Frank Seurer

No. 10
- Position: Quarterback

Personal information
- Born: August 16, 1962 (age 63) Huntington Beach, California, U.S.
- Listed height: 6 ft 1 in (1.85 m)
- Listed weight: 195 lb (88 kg)

Career information
- College: Kansas
- NFL draft: 1984

Career history
- 1984–1985: Los Angeles Express
- 1986–1987: Kansas City Chiefs

Career NFL statistics
- Passing attempts: 55
- Passing completions: 26
- Completion percentage: 47.3%
- TD–INT: 0–4
- Passing yards: 340
- Passer rating: 36.9
- Stats at Pro Football Reference

= Frank Seurer =

American football player (born 1962)

Frank Anthony Seurer (born August 16, 1962) is an American former professional football player who was a quarterback in the National Football League (NFL).
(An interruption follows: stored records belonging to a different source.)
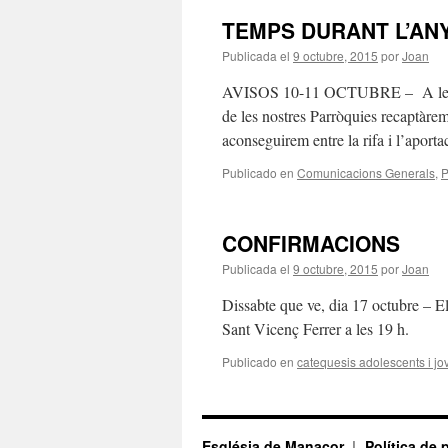
TEMPS DURANT L’AN
Publicada el
9 octubre, 2015
por
Joan
AVISOS 10-11 OCTUBRE – A les col·
de les nostres Parròquies recaptàrem 
aconseguirem entre la rifa i l’apor
Publicado en
Comunicacions Generals
,
P
CONFIRMACIONS
Publicada el
9 octubre, 2015
por
Joan
Dissabte que ve, dia 17 octubre – E
Sant Vicenç Ferrer a les 19 h.
Publicado en
catequesis adolescents i jo
Església de Manacor
Política de 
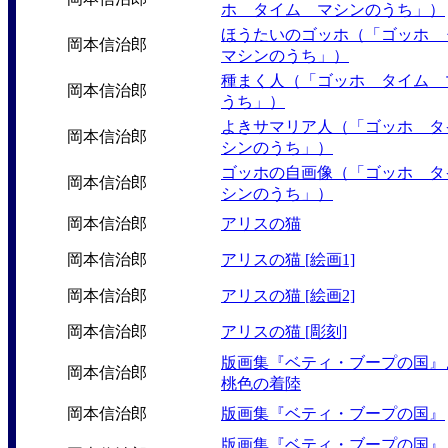
ホ タイム マシンのうち」）
ほうたいのゴッホ（「ゴッホ
岡本信治郎
マシンのうち」）
種まく人（「ゴッホ タイム 
岡本信治郎
うち」）
よきサマリア人（「ゴッホ タ
岡本信治郎
シンのうち」）
ゴッホの自画像（「ゴッホ タ
岡本信治郎
シンのうち」）
岡本信治郎
アリスの猫
岡本信治郎
アリスの猫 [絵画1]
岡本信治郎
アリスの猫 [絵画2]
岡本信治郎
アリスの猫 [彫刻]
版画集『ベティ・ブープの国』
岡本信治郎
桃色の着陸
岡本信治郎
版画集『ベティ・ブープの国』
版画集『ベティ・ブープの国』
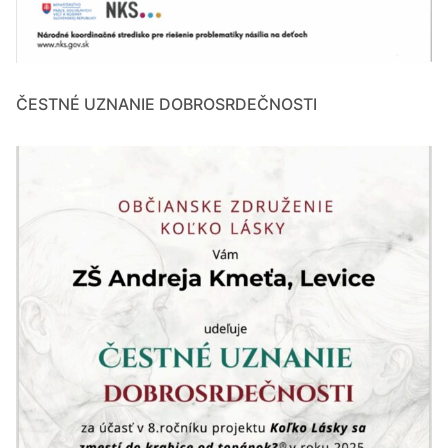
ČESTNÉ UZNANIE DOBROSRDEČNOSTI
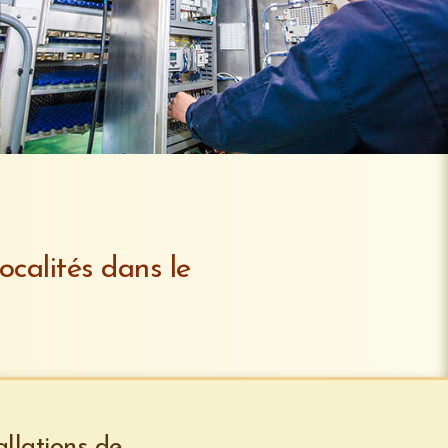
ocalités dans le
llations de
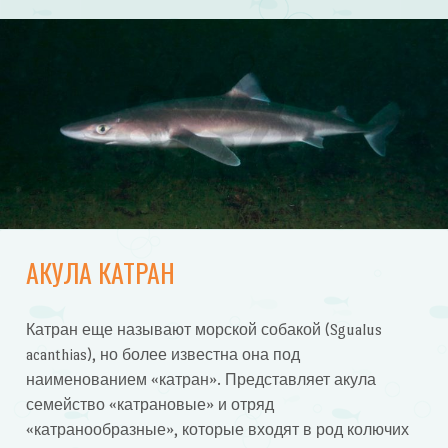
АКУЛА КАТРАН
Катран еще называют морской собакой (Sgualus
acanthias), но более известна она под
наименованием «катран». Представляет акула
семейство «катрановые» и отряд
«катранообразные», которые входят в род колючих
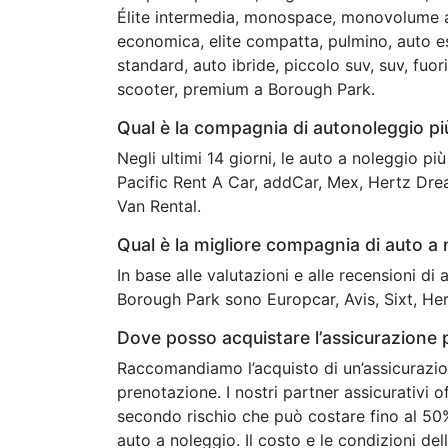
Élite intermedia, monospace, monovolume a 
economica, elite compatta, pulmino, auto es
standard, auto ibride, piccolo suv, suv, fuor
scooter, premium a Borough Park.
Qual è la compagnia di autonoleggio p
Negli ultimi 14 giorni, le auto a noleggio p
Pacific Rent A Car, addCar, Mex, Hertz Dre
Van Rental.
Qual è la migliore compagnia di auto a
In base alle valutazioni e alle recensioni di
Borough Park sono Europcar, Avis, Sixt, He
Dove posso acquistare l’assicurazione 
Raccomandiamo l’acquisto di un’assicurazio
prenotazione. I nostri partner assicurativi
secondo rischio che può costare fino al 50%
auto a noleggio. Il costo e le condizioni de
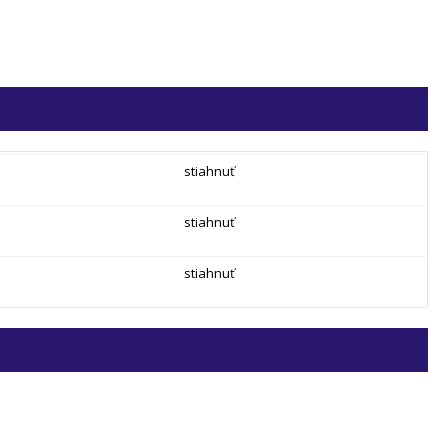
stiahnuť
stiahnuť
stiahnuť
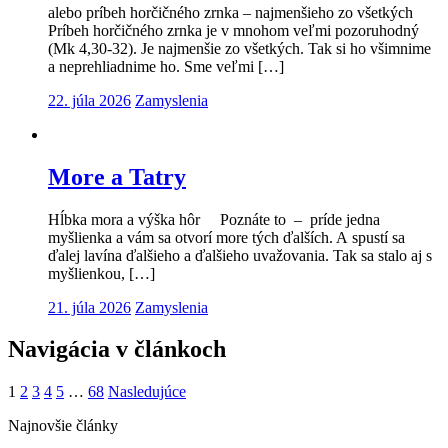
alebo príbeh horčičného zrnka – najmenšieho zo všetkých
Príbeh horčičného zrnka je v mnohom veľmi pozoruhodný
(Mk 4,30-32). Je najmenšie zo všetkých. Tak si ho všimnime
a neprehliadnime ho. Sme veľmi […]
22. júla 2026
Zamyslenia
More a Tatry
Hĺbka mora a výška hôr Poznáte to – príde jedna
myšlienka a vám sa otvorí more tých ďalších. A spustí sa
ďalej lavína ďalšieho a ďalšieho uvažovania. Tak sa stalo aj s
myšlienkou, […]
21. júla 2026
Zamyslenia
Navigácia v článkoch
1
2
3
4
5
…
68
Nasledujúce
Najnovšie články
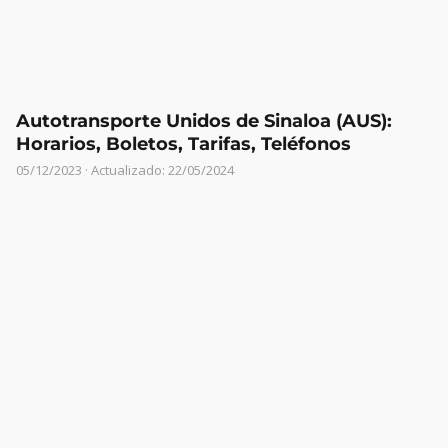
Autotransporte Unidos de Sinaloa (AUS):
Horarios, Boletos, Tarifas, Teléfonos
05/12/2023
· Actualizado: 22/05/2024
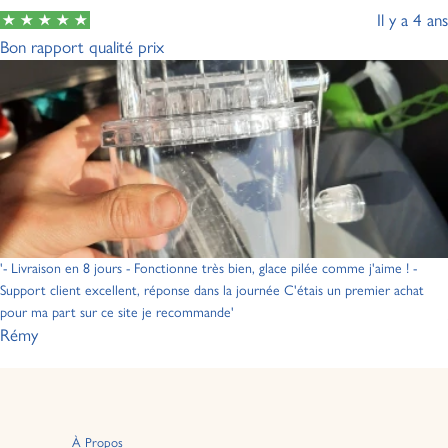
Il y a 4 ans
Bon rapport qualité prix
'- Livraison en 8 jours - Fonctionne très bien, glace pilée comme j'aime ! -
Support client excellent, réponse dans la journée C'étais un premier achat
pour ma part sur ce site je recommande'
Rémy
À Propos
He played collegiate football at the University of Kansas. He played for the Los Angeles Express (USFL) in 1984 and 1985 seasons. He was selected by the Seattle Seahawks in the 1984 NFL Supplemental Draft of USFL and CFL Players. Seurer started two games at quarterback for the Kansas City Chiefs in the 1987 NFL season following the 1987 NFLPA strike.